Que papel tem Fátima e esta mensagem, em particular, na chave de leitura deste conflito? Esta é uma mensagem para todos os cristãos, independentemente de serem católicos ou não. A mensagem de Fátima é atual e para todos. É preciso que juntos, possamos fazer um mundo melhor. Hoje existem muitos homens e mulheres que não acreditam e não acreditam porque não têm testemunhas. O primeiro momento de amor é eu ser capaz de dizer: eu quero ser como esta pessoa, isto é, descobrir a minha vocação, seja no matrimonio, na vida consagrada, na vida religiosa. Se calhar, temos de regressar aos atos dos Apóstolos, às origens, quando tudo começou. Queriam-se uns aos outros, respeitavam-se, eram amigos uns dos outros... Se calhar esta é a falta de testemunho que temos hoje para converter.

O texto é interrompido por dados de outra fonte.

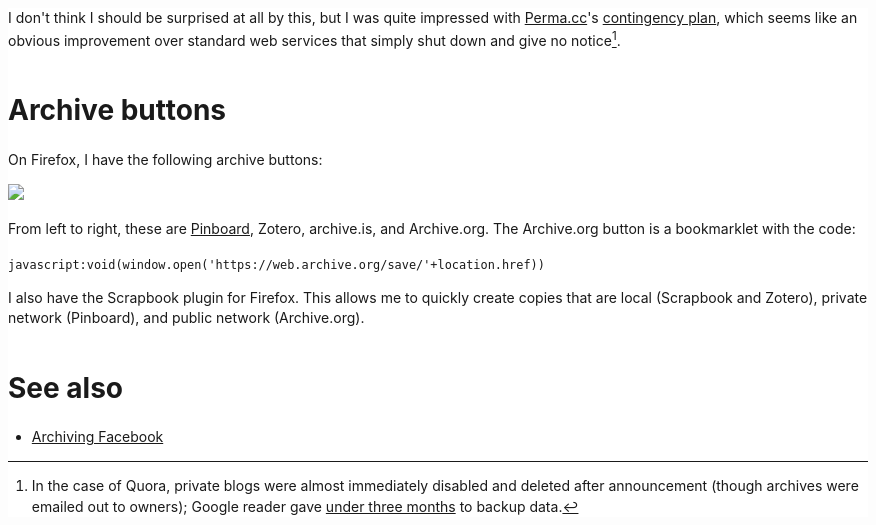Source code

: I don't think I should be surprised at all by this, but I was quite impressed with [Perma.cc](http://perma.cc)'s [contingency plan](https://perma.cc/contingency-plan), which seems like an obvious improvement over standard web services that simply shut down and give no notice[^quora].

# Archive buttons

On Firefox, I have the following archive buttons:

![](archive-buttons.png)

From left to right, these are [Pinboard](https://pinboard.in/), Zotero,
archive.is, and Archive.org. The Archive.org button is a bookmarklet with the
code:

```
javascript:void(window.open('https://web.archive.org/save/'+location.href))
```

I also have the Scrapbook plugin for Firefox.
This allows me to quickly create copies that are local (Scrapbook and Zotero), private network (Pinboard), and public network (Archive.org).

# See also

-  [Archiving Facebook]()

[^quora]: In the case of Quora, private blogs were almost immediately disabled and deleted after announcement (though archives were emailed out to owners); Google reader gave [under three months](https://en.wikipedia.org/wiki/Google_Reader#Discontinuation) to backup data.

[ans]: http://stackoverflow.com/a/10873999/3422337
[cont_scr]: https://developer.mozilla.org/en-US/Add-ons/WebExtensions/manifest.json/content_scripts
[domi]: https://addons.mozilla.org/en-Us/firefox/addon/dom-inspector-6622/ "“DOM Inspector”. SeaMonkey Council."
[phantomjs]: http://phantomjs.org/
[sb_tree]: https://github.com/danny0838/firefox-scrapbook/tree/f77539c020e30d4235ab647934e72459056ce479
[squid]: http://www.squid-cache.org/
[warcproxy]: https://github.com/odie5533/WarcProxy
[wp_comp]: https://github.com/odie5533/WarcProxy#comparison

É esse o desafio da Igreja? Hoje e sempre.
Qual é o papel deste Santuário nesse desafio? Há 40 anos atrás o Papa João Paulo II veio a Fátima para rezar. O papel do Santuário, e dos santuários, é este: permitir que os cristãos se encontrem num espaço e numa vivência comunitária da sua fé. E temos que rezar, recuperar a força da oração, a força incrível que temos em todos e cada um dos santuários. Em Fátima lembrei-me do santuário de Nossa Senhora da Guadalupe, no México, onde estive algum tempo... Os santuários têm uma possibilidade e uma força incríveis. Como diz o Evangelho: quando dois ou três se reúnem em meu nome é uma grande alegria e fazemos comunidade.
De facto, os santuários estão cheios mas as igrejas estão vazias.. É a instituição que está em causa? Falamos de uma Nova Evangelização. Quero partilhar o seguinte: estive no Equador há cerca de três semanas e encontrei-me com todos os bispos locais. Falando com eles, com esta preocupação da vida da Igreja pós covid, disseram-me que nunca tinham tido tanta participação na vida da Igreja como na Semana Santa, quando foi possível o regresso. Naturalmente que há dificuldades, mas a Igreja Católica tem muitos ritmos. Isto é, a Nova Evangelização tem de ser um convite permanente a que as pessoas voltem, que voltem aos domingos, que criem momentos de oração em família, mesmo que não gostem do padre, que não se sintam bem na sua paróquia; procurem outra, atendam a outro lugar, mas não deixem de participar, de estar presentes... O mais importante são os princípios que temos dentro e que temos de recuperar.
O pós-covid está a dar-nos mais uma oportunidade, é isso que está a dizer? Eu acho que a grande lição deste período em que tudo ficou fechado, em que todos vivemos de forma especial, é que somos chamados a retomar o essencial. E o que é o essencial? A família, Deus... Temos que sair melhores... É verdade que não podemos falar em pós pandemia, mas o grande desafio depois do covid-19, da cada dia, é sermos melhores.
O que leva deste lugar? Levo reforçada a minha fé. O testemunho da oração aqui é muito especial; sinto-me pessoalmente abençoado e tenho esperança. Quando vemos tanta gente a rezar junta isso dá-nos o alento para que todos os dias também nós sejamos melhores.